── SUPPLIED ENTRIES ──

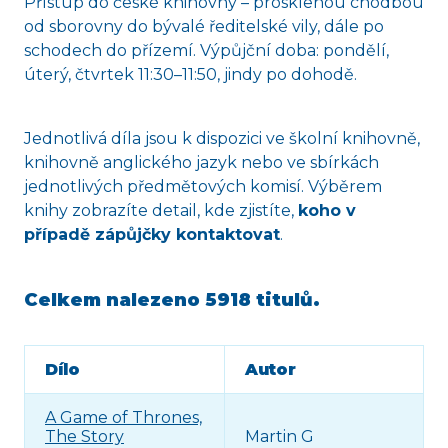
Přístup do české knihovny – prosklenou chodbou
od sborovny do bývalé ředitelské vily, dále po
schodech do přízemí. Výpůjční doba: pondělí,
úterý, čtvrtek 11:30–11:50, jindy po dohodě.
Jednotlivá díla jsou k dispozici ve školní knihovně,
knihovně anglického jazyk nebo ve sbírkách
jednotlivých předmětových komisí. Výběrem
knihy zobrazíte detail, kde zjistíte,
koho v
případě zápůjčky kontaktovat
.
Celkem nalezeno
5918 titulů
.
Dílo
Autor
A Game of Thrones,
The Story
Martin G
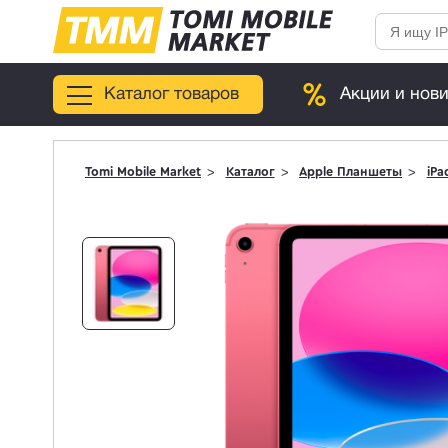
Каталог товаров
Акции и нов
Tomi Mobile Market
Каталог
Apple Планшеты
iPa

───

- [WHAT IS EXPECTED] Output the lines of the entries as a JSON list of strings, one string per line and with blank lines left out. Start at the line containing "Каталог товаров" and continue up to and including the final line of the entries.

- [SOLUTION]
[
  "Каталог товаров",
  "Акции и нов",
  "Tomi Mobile Market",
  "Каталог",
  "Apple Планшеты",
  "iPa"
]